The pressure-pump cartridge 10 provided in this embodiment is further described below:

Please refer to FIG. 1 and FIG. 2 in combination, in this embodiment, the pressure-pump cartridge 10 includes a cylinder 100 and a piston 320, the cylinder 100 has a working chamber 110 therein, and the piston 320 is slidably fitted with the working chamber 110, so that the working chamber 110 is divided into two independent sub-chambers, the two sub-chambers are a first sub-chamber and a second sub-chamber respectively, and the volumes of the first sub-chamber and the second sub-chamber are changed by the sliding of the piston 320.

• [Provided material]
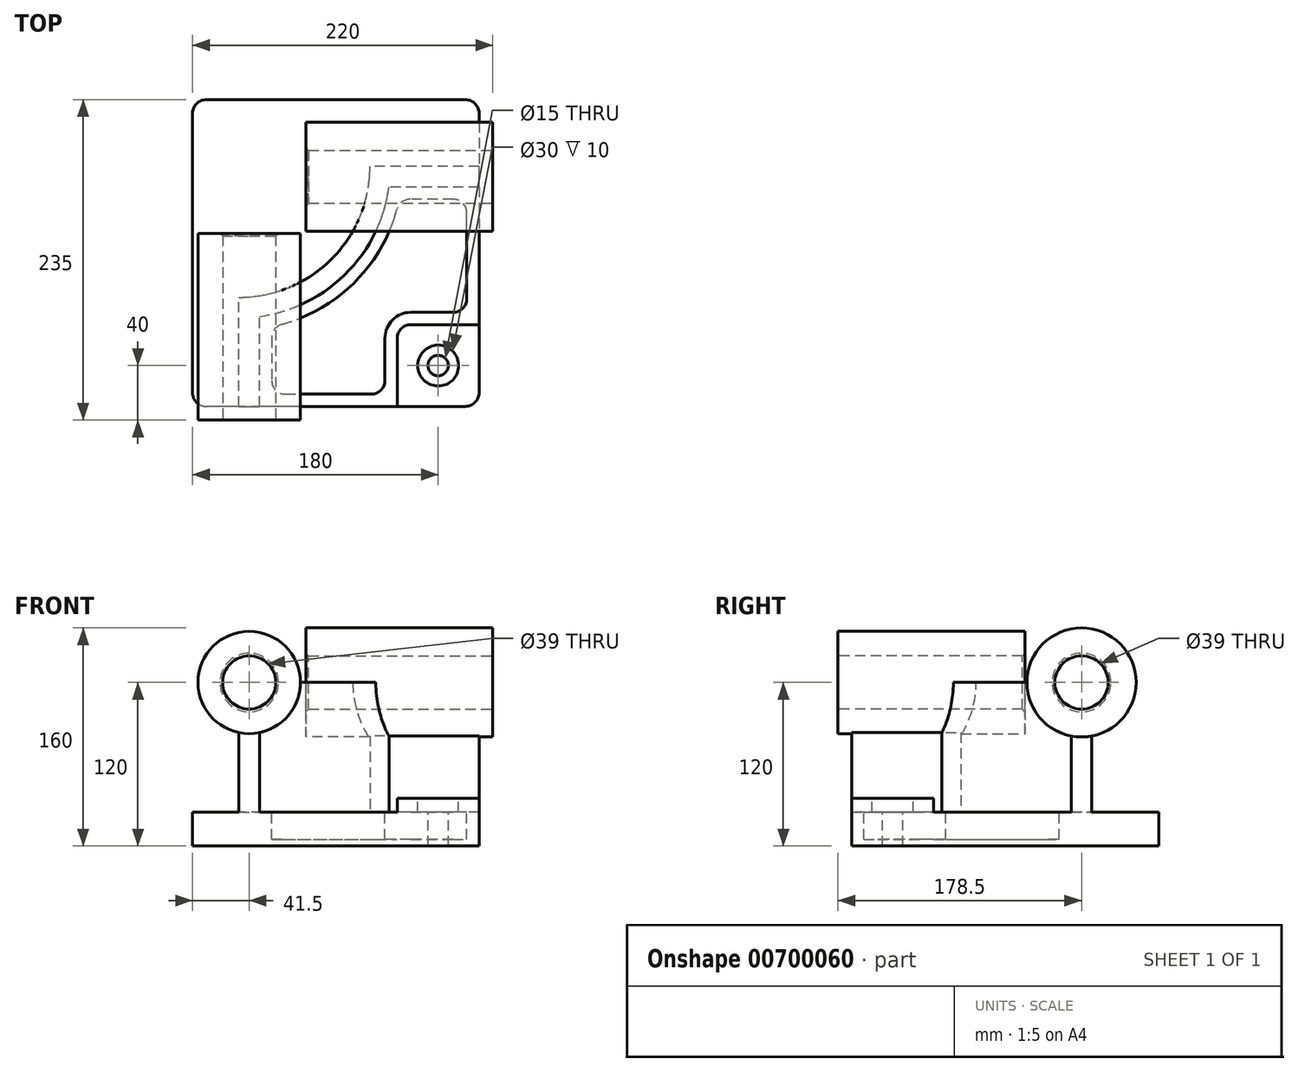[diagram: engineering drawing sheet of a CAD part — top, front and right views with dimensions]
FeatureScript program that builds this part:
annotation { "Feature Type Name" : "Feature", "Feature Type Description" : "" }
export const myFeature = defineFeature(function(context is Context, id is Id, definition is map)
    precondition{}
    {
        {
            var Q0;
            Q0=qCreatedBy(makeId("Top.planeOp"),FACE);
            var sketch = newSketch(context, id + "F0", { "sketchPlane" : qUnion([Q0])});
            skLineSegment(sketch, "E0.bottom", {"start": v(105, 112.5) * mm, "end": v(-105, 112.5) * mm});
            skLineSegment(sketch, "E0.top", {"start": v(105, -112.5) * mm, "end": v(-105, -112.5) * mm});
            skLineSegment(sketch, "E0.left", {"start": v(105, 112.5) * mm, "end": v(105, -112.5) * mm});
            skLineSegment(sketch, "E0.right", {"start": v(-105, 112.5) * mm, "end": v(-105, -112.5) * mm});
            skPoint(sketch, "E0.middle", {"position": v(0, 0) * mm});
            skSolve(sketch);
        }
        {
            var Q0;
            Q0=makeQuery(id+"F0.imprint","IMPRINT",FACE,{"disambiguationData":[TD([[makeQuery(id+"F0.imprint","IMPRINT",EDGE,{"derivedFrom":sQuery(id+"F0.wireOp",EDGE,"E0.bottom")}),1.0]])]});
            extrude(context, id + "F1", {"entities" : qUnion([Q0]), "depth" : 25 * mm, "offsetDistance" : 25 * mm});
        }
        {
            var Q0;
            Q0=makeQuery(id+"F1.opExtrude","CAP_FACE",FACE,{"disambiguationData":[OSD([sQuery(id+"F0.wireOp",EDGE,"E0.bottom"),sQuery(id+"F0.wireOp",EDGE,"E0.top"),sQuery(id+"F0.wireOp",EDGE,"E0.left"),sQuery(id+"F0.wireOp",EDGE,"E0.right")])],"isStart":false});
            var sketch = newSketch(context, id + "F2", { "sketchPlane" : qUnion([Q0])});
            skLineSegment(sketch, "E1", {"start": v(-71, -112.5) * mm, "end": v(-71, -32.5) * mm});
            skLineSegment(sketch, "E2", {"start": v(105, 63.5) * mm, "end": v(25, 63.5) * mm});
            skArc(sketch, "E3", {"start": v(-71, -32.5) * mm, "mid": v(-3.12, -4.38) * mm, "end": v(25, 63.5) * mm});
            skLineSegment(sketch, "E4", {"start": v(-71, 63.5) * mm, "end": v(25, 63.5) * mm, "construction": true});
            skLineSegment(sketch, "E5", {"start": v(-71, 63.5) * mm, "end": v(-71, -32.5) * mm, "construction": true});
            skLineSegment(sketch, "E6.0", {"start": v(-56, -112.5) * mm, "end": v(-56, -46.48) * mm});
            skArc(sketch, "E6.1", {"start": v(-56, -46.48) * mm, "mid": v(7.49, -14.99) * mm, "end": v(38.98, 48.5) * mm});
            skLineSegment(sketch, "E6.2", {"start": v(105, 48.5) * mm, "end": v(38.98, 48.5) * mm});
            skLineSegment(sketch, "E7.0", {"start": v(105, 112.5) * mm, "end": v(105, -112.5) * mm});
            skLineSegment(sketch, "E8.0", {"start": v(105, -112.5) * mm, "end": v(-105, -112.5) * mm});
            skSolve(sketch);
        }
        {
            var Q0;
            {var subQ2=sQuery(id+"F2.wireOp",EDGE,"E1");Q0=makeQuery(id+"F2.imprint","IMPRINT",FACE,{"disambiguationData":[TD([[makeQuery(id+"F2.imprint","IMPRINT",EDGE,{"derivedFrom":subQ2}),-1.0]])]});}
            extrude(context, id + "F3", {"entities" : qUnion([Q0]), "operationType" : NewBodyOperationType.ADD, "depth" : 95 * mm, "offsetDistance" : 25 * mm});
        }
        {
            var Q0;
            Q0=makeQuery(id+"F3.boolean.opBoolean","MERGE",FACE,{"derivedFrom":[makeQuery(id+"F1.opExtrude","SWEPT_FACE",FACE,{"disambiguationData":[OSD([sQuery(id+"F0.wireOp",EDGE,"E0.top")])]}),makeQuery(id+"F3.opExtrude","SWEPT_FACE",FACE,{"disambiguationData":[OSD([sQuery(id+"F2.wireOp",EDGE,"E8.0")])]})]});
            var sketch = newSketch(context, id + "F4", { "sketchPlane" : qUnion([Q0])});
            skCircle(sketch, "E9", {"center": v(-63.5, 120) * mm, "radius": 37.5 * mm});
            skSolve(sketch);
        }
        {
            var Q0;
            Q0 = qSketchRegion(id + "F4", true);
            extrude(context, id + "F5", {"entities" : qUnion([Q0]), "operationType" : NewBodyOperationType.ADD, "depth" : 10 * mm, "offsetDistance" : 25 * mm, "hasSecondDirection" : true, "secondDirectionOppositeDirection" : true, "secondDirectionDepth" : (137 - 10) * mm});
        }
        {
            var Q0;
            Q0=makeQuery(id+"F3.boolean.opBoolean","MERGE",FACE,{"derivedFrom":[makeQuery(id+"F1.opExtrude","SWEPT_FACE",FACE,{"disambiguationData":[OSD([sQuery(id+"F0.wireOp",EDGE,"E0.left")])]}),makeQuery(id+"F3.opExtrude","SWEPT_FACE",FACE,{"disambiguationData":[OSD([sQuery(id+"F2.wireOp",EDGE,"E7.0")])]})]});
            var sketch = newSketch(context, id + "F6", { "sketchPlane" : qUnion([Q0])});
            skCircle(sketch, "E10", {"center": v(56, 120) * mm, "radius": 40 * mm});
            skSolve(sketch);
        }
        {
            var Q0;
            Q0 = qSketchRegion(id + "F6", true);
            extrude(context, id + "F7", {"entities" : qUnion([Q0]), "operationType" : NewBodyOperationType.ADD, "depth" : 10 * mm, "offsetDistance" : 25 * mm, "hasSecondDirection" : true, "secondDirectionOppositeDirection" : true, "secondDirectionDepth" : (137 - 10) * mm});
        }
        {
            var Q0;
            {var subQ0=sQuery(id+"F0.wireOp",EDGE,"E0.left");var subQ1=sQuery(id+"F0.wireOp",EDGE,"E0.top");Q0=makeQuery(id+"F3.boolean.opBoolean","SPLIT",FACE,{"disambiguationData":[TD([makeQuery(id+"F3.opExtrude","SWEPT_FACE",FACE,{"disambiguationData":[OSD([sQuery(id+"F2.wireOp",EDGE,"E6.0")])]})])],"derivedFrom":makeQuery(id+"F1.opExtrude","CAP_FACE",FACE,{"disambiguationData":[OSD([sQuery(id+"F0.wireOp",EDGE,"E0.bottom"),subQ1,subQ0,sQuery(id+"F0.wireOp",EDGE,"E0.right")])],"isStart":false})});}
            var sketch = newSketch(context, id + "F8", { "sketchPlane" : qUnion([Q0])});
            skLineSegment(sketch, "E11.bottom", {"start": v(105, -112.5) * mm, "end": v(45, -112.5) * mm});
            skLineSegment(sketch, "E11.top", {"start": v(105, -52.5) * mm, "end": v(45, -52.5) * mm});
            skLineSegment(sketch, "E11.left", {"start": v(105, -112.5) * mm, "end": v(105, -52.5) * mm});
            skLineSegment(sketch, "E11.right", {"start": v(45, -112.5) * mm, "end": v(45, -52.5) * mm});
            skSolve(sketch);
        }
        {
            var Q0;
            Q0 = qSketchRegion(id + "F8", true);
            extrude(context, id + "F9", {"entities" : qUnion([Q0]), "operationType" : NewBodyOperationType.ADD, "depth" : 10 * mm, "offsetDistance" : 25 * mm});
        }
        {
            var Q0;
            Q0=makeQuery(id+"F9.opExtrude","SWEPT_EDGE",EDGE,{"disambiguationData":[OSD([sQuery(id+"F8.wireOp",EDGE,"E11.top"),sQuery(id+"F8.wireOp",EDGE,"E11.right")])]});
            fillet(context, id + "F10", {"entities" : qUnion([Q0]), "radius" : 10 * mm, "tangentPropagation" : true, "allowEdgeOverflow" : false});
        }
        {
            var Q0;
            {var subQ0=sQuery(id+"F0.wireOp",EDGE,"E0.left");var subQ1=sQuery(id+"F0.wireOp",EDGE,"E0.top");Q0=makeQuery(id+"F3.boolean.opBoolean","SPLIT",FACE,{"disambiguationData":[TD([makeQuery(id+"F3.opExtrude","SWEPT_FACE",FACE,{"disambiguationData":[OSD([sQuery(id+"F2.wireOp",EDGE,"E6.0")])]})])],"derivedFrom":makeQuery(id+"F1.opExtrude","CAP_FACE",FACE,{"disambiguationData":[OSD([sQuery(id+"F0.wireOp",EDGE,"E0.bottom"),subQ1,subQ0,sQuery(id+"F0.wireOp",EDGE,"E0.right")])],"isStart":false})});}
            var sketch = newSketch(context, id + "F11", { "sketchPlane" : qUnion([Q0])});
            skLineSegment(sketch, "E12.0", {"start": v(-47, -54.08) * mm, "end": v(-47, -103.5) * mm});
            skArc(sketch, "E12.1", {"start": v(46.58, 39.5) * mm, "mid": v(13.85, -21.35) * mm, "end": v(-47, -54.08) * mm});
            skLineSegment(sketch, "E12.2", {"start": v(-47, -103.5) * mm, "end": v(36, -103.5) * mm});
            skLineSegment(sketch, "E12.3", {"start": v(96, 39.5) * mm, "end": v(46.58, 39.5) * mm});
            skLineSegment(sketch, "E12.4", {"start": v(36, -103.5) * mm, "end": v(36, -62.5) * mm});
            skArc(sketch, "E12.5", {"start": v(36, -62.5) * mm, "mid": v(41.56, -49.06) * mm, "end": v(55, -43.5) * mm});
            skLineSegment(sketch, "E12.6", {"start": v(55, -43.5) * mm, "end": v(96, -43.5) * mm});
            skLineSegment(sketch, "E12.7", {"start": v(96, -43.5) * mm, "end": v(96, 39.5) * mm});
            skSolve(sketch);
        }
        {
            var Q0;
            Q0=makeQuery(id+"F11.imprint","IMPRINT",FACE,{"disambiguationData":[TD([[makeQuery(id+"F11.imprint","IMPRINT",EDGE,{"derivedFrom":sQuery(id+"F11.wireOp",EDGE,"E12.0")}),1.0]])]});
            extrude(context, id + "F12", {"entities" : qUnion([Q0]), "operationType" : NewBodyOperationType.REMOVE, "oppositeDirection" : true, "depth" : (25 - 5) * mm, "offsetDistance" : 25 * mm});
        }
        {
            var Q0;
            Q0=makeQuery(id+"F9.opExtrude","CAP_FACE",FACE,{"disambiguationData":[OSD([sQuery(id+"F8.wireOp",EDGE,"E11.bottom"),sQuery(id+"F8.wireOp",EDGE,"E11.top"),sQuery(id+"F8.wireOp",EDGE,"E11.left"),sQuery(id+"F8.wireOp",EDGE,"E11.right")])],"isStart":false});
            var sketch = newSketch(context, id + "F13", { "sketchPlane" : qUnion([Q0])});
            skCircle(sketch, "E13", {"center": v(75, -82.5) * mm, "radius": 15 * mm});
            skSolve(sketch);
        }
        {
            var Q0;
            Q0=sQuery(id+"F13.wireOp",VERTEX,"E13.center");
            var Q1;
            Q1=makeQuery(id+"F1.opExtrude","SWEPT_BODY",BODY,{"disambiguationData":[OSD([sQuery(id+"F0.wireOp",EDGE,"E0.bottom"),sQuery(id+"F0.wireOp",EDGE,"E0.top"),sQuery(id+"F0.wireOp",EDGE,"E0.left"),sQuery(id+"F0.wireOp",EDGE,"E0.right")])]});
            hole(context, id + "F14", {"style" : HoleStyle.C_BORE, "endStyle" : HoleEndStyle.THROUGH, "holeDiameter" : 15 * mm, "cBoreDiameter" : 30 * mm, "cBoreDepth" : 10 * mm, "majorDiameter" : 5 * mm, "isTappedThrough" : true, "tappedDepth" : 12 * mm, "tapClearance" : 3, "locations" : qUnion([Q0]), "scope" : qUnion([Q1])});
        }
        {
            var Q0;
            Q0=makeQuery(id+"F12.boolean.opBoolean","COPY",EDGE,{"derivedFrom":makeQuery(id+"F12.opExtrude","SWEPT_EDGE",EDGE,{"disambiguationData":[OSD([sQuery(id+"F11.wireOp",EDGE,"E12.0"),sQuery(id+"F11.wireOp",EDGE,"E12.1")])]})});
            var Q1;
            Q1=makeQuery(id+"F12.boolean.opBoolean","COPY",EDGE,{"derivedFrom":makeQuery(id+"F12.opExtrude","SWEPT_EDGE",EDGE,{"disambiguationData":[OSD([sQuery(id+"F11.wireOp",EDGE,"E12.1"),sQuery(id+"F11.wireOp",EDGE,"E12.3")])]})});
            var Q2;
            Q2=makeQuery(id+"F12.boolean.opBoolean","COPY",EDGE,{"derivedFrom":makeQuery(id+"F12.opExtrude","SWEPT_EDGE",EDGE,{"disambiguationData":[OSD([sQuery(id+"F11.wireOp",EDGE,"E12.0"),sQuery(id+"F11.wireOp",EDGE,"E12.2")])]})});
            var Q3;
            Q3=makeQuery(id+"F12.boolean.opBoolean","COPY",EDGE,{"derivedFrom":makeQuery(id+"F12.opExtrude","SWEPT_EDGE",EDGE,{"disambiguationData":[OSD([sQuery(id+"F11.wireOp",EDGE,"E12.3"),sQuery(id+"F11.wireOp",EDGE,"E12.7")])]})});
            var Q4;
            Q4=makeQuery(id+"F12.boolean.opBoolean","COPY",EDGE,{"derivedFrom":makeQuery(id+"F12.opExtrude","SWEPT_EDGE",EDGE,{"disambiguationData":[OSD([sQuery(id+"F11.wireOp",EDGE,"E12.6"),sQuery(id+"F11.wireOp",EDGE,"E12.7")])]})});
            var Q5;
            Q5=makeQuery(id+"F12.boolean.opBoolean","COPY",EDGE,{"derivedFrom":makeQuery(id+"F12.opExtrude","SWEPT_EDGE",EDGE,{"disambiguationData":[OSD([sQuery(id+"F11.wireOp",EDGE,"E12.2"),sQuery(id+"F11.wireOp",EDGE,"E12.4")])]})});
            fillet(context, id + "F15", {"entities" : qUnion([Q0, Q1, Q2, Q3, Q4, Q5]), "radius" : 10 * mm, "tangentPropagation" : true, "allowEdgeOverflow" : false});
        }
        {
            var Q0;
            Q0=makeQuery(id+"F5.opExtrude","CAP_FACE",FACE,{"disambiguationData":[OSD([sQuery(id+"F4.wireOp",EDGE,"E9")])],"isStart":false});
            var sketch = newSketch(context, id + "F16", { "sketchPlane" : qUnion([Q0])});
            skCircle(sketch, "E14", {"center": v(-63.5, 120) * mm, "radius": 19.5 * mm});
            skSolve(sketch);
        }
        {
            var Q0;
            Q0 = qSketchRegion(id + "F16", true);
            extrude(context, id + "F17", {"entities" : qUnion([Q0]), "operationType" : NewBodyOperationType.REMOVE, "endBound" : BoundingType.THROUGH_ALL, "oppositeDirection" : true, "depth" : 25 * mm, "offsetDistance" : 25 * mm});
        }
        {
            var Q0;
            Q0=makeQuery(id+"F7.opExtrude","CAP_FACE",FACE,{"disambiguationData":[OSD([sQuery(id+"F6.wireOp",EDGE,"E10")])],"isStart":false});
            var sketch = newSketch(context, id + "F18", { "sketchPlane" : qUnion([Q0])});
            skCircle(sketch, "E15", {"center": v(56, 120) * mm, "radius": 19.5 * mm});
            skSolve(sketch);
        }
        {
            var Q0;
            Q0 = qSketchRegion(id + "F18", true);
            extrude(context, id + "F19", {"entities" : qUnion([Q0]), "operationType" : NewBodyOperationType.REMOVE, "endBound" : BoundingType.THROUGH_ALL, "oppositeDirection" : true, "depth" : 25 * mm, "offsetDistance" : 25 * mm});
        }
        {
            var Q0;
            Q0=makeQuery(id+"F17.boolean.opBoolean","COPY",EDGE,{"derivedFrom":makeQuery(id+"F17.opExtrude","CAP_EDGE",EDGE,{"disambiguationData":[OSD([sQuery(id+"F16.wireOp",EDGE,"E14")])],"isStart":true})});
            var Q1;
            Q1=makeQuery(id+"F19.boolean.opBoolean","COPY",EDGE,{"derivedFrom":makeQuery(id+"F19.opExtrude","CAP_EDGE",EDGE,{"disambiguationData":[OSD([sQuery(id+"F18.wireOp",EDGE,"E15")])],"isStart":true})});
            var Q2;
            Q2=makeQuery(id+"F19.boolean.opBoolean","INTERSECT",EDGE,{"derivedFrom":[makeQuery(id+"F7.opExtrude","CAP_FACE",FACE,{"disambiguationData":[OSD([sQuery(id+"F6.wireOp",EDGE,"E10")])],"isStart":true}),makeQuery(id+"F19.opExtrude","SWEPT_FACE",FACE,{"disambiguationData":[OSD([sQuery(id+"F18.wireOp",EDGE,"E15")])]})]});
            var Q3;
            Q3=makeQuery(id+"F17.boolean.opBoolean","INTERSECT",EDGE,{"derivedFrom":[makeQuery(id+"F5.opExtrude","CAP_FACE",FACE,{"disambiguationData":[OSD([sQuery(id+"F4.wireOp",EDGE,"E9")])],"isStart":true}),makeQuery(id+"F17.opExtrude","SWEPT_FACE",FACE,{"disambiguationData":[OSD([sQuery(id+"F16.wireOp",EDGE,"E14")])]})]});
            chamfer(context, id + "F20", {"entities" : qUnion([Q0, Q1, Q2, Q3]), "width" : 2 * mm, "tangentPropagation" : true});
        }
        {
            var Q0;
            Q0=makeQuery(id+"F1.opExtrude","SWEPT_EDGE",EDGE,{"disambiguationData":[OSD([sQuery(id+"F0.wireOp",EDGE,"E0.top"),sQuery(id+"F0.wireOp",EDGE,"E0.right")])]});
            var Q1;
            Q1=makeQuery(id+"F9.boolean.opBoolean","MERGE",EDGE,{"derivedFrom":[makeQuery(id+"F1.opExtrude","SWEPT_EDGE",EDGE,{"disambiguationData":[OSD([sQuery(id+"F0.wireOp",EDGE,"E0.top"),sQuery(id+"F0.wireOp",EDGE,"E0.left")])]}),makeQuery(id+"F9.opExtrude","SWEPT_EDGE",EDGE,{"disambiguationData":[OSD([sQuery(id+"F8.wireOp",EDGE,"E11.bottom"),sQuery(id+"F8.wireOp",EDGE,"E11.left")])]})]});
            var Q2;
            Q2=makeQuery(id+"F1.opExtrude","SWEPT_EDGE",EDGE,{"disambiguationData":[OSD([sQuery(id+"F0.wireOp",EDGE,"E0.bottom"),sQuery(id+"F0.wireOp",EDGE,"E0.left")])]});
            var Q3;
            Q3=makeQuery(id+"F1.opExtrude","SWEPT_EDGE",EDGE,{"disambiguationData":[OSD([sQuery(id+"F0.wireOp",EDGE,"E0.bottom"),sQuery(id+"F0.wireOp",EDGE,"E0.right")])]});
            fillet(context, id + "F21", {"entities" : qUnion([Q0, Q1, Q2, Q3]), "radius" : 10 * mm, "tangentPropagation" : true, "allowEdgeOverflow" : false});
        }
    });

• [Given task]
Carry on the pressure-pump cartridge description, beginning right after its final sentence. The material above comes from a separate, unrelated source.

• [Result of the exercise]
Specifically, the working chamber 110 includes a first chamber 111, a piston chamber 112 and a second chamber 113 which are connected in sequence, and the cylinder 100 has a first inner wall 114 corresponding to the first chamber 111, a second inner wall 115 corresponding to the second chamber 113 and a third inner wall 116 corresponding to the piston chamber 112. After the piston 320 is installed into the working chamber 110, the piston 320 is slidably fitted with the piston chamber 112 and the piston 320 is in sealing contact with the third inner wall 116, the first sub-chamber formed by the division via the piston 320 is formed by the first chamber 111 and a part of the piston chamber 112 located on a side of the piston 320 close to the first chamber 111, and the second sub-chamber formed by the division via the piston 320 is formed by the second chamber 113 and a part of the piston chamber 112 located on a side of the piston 320 close to the second chamber 113.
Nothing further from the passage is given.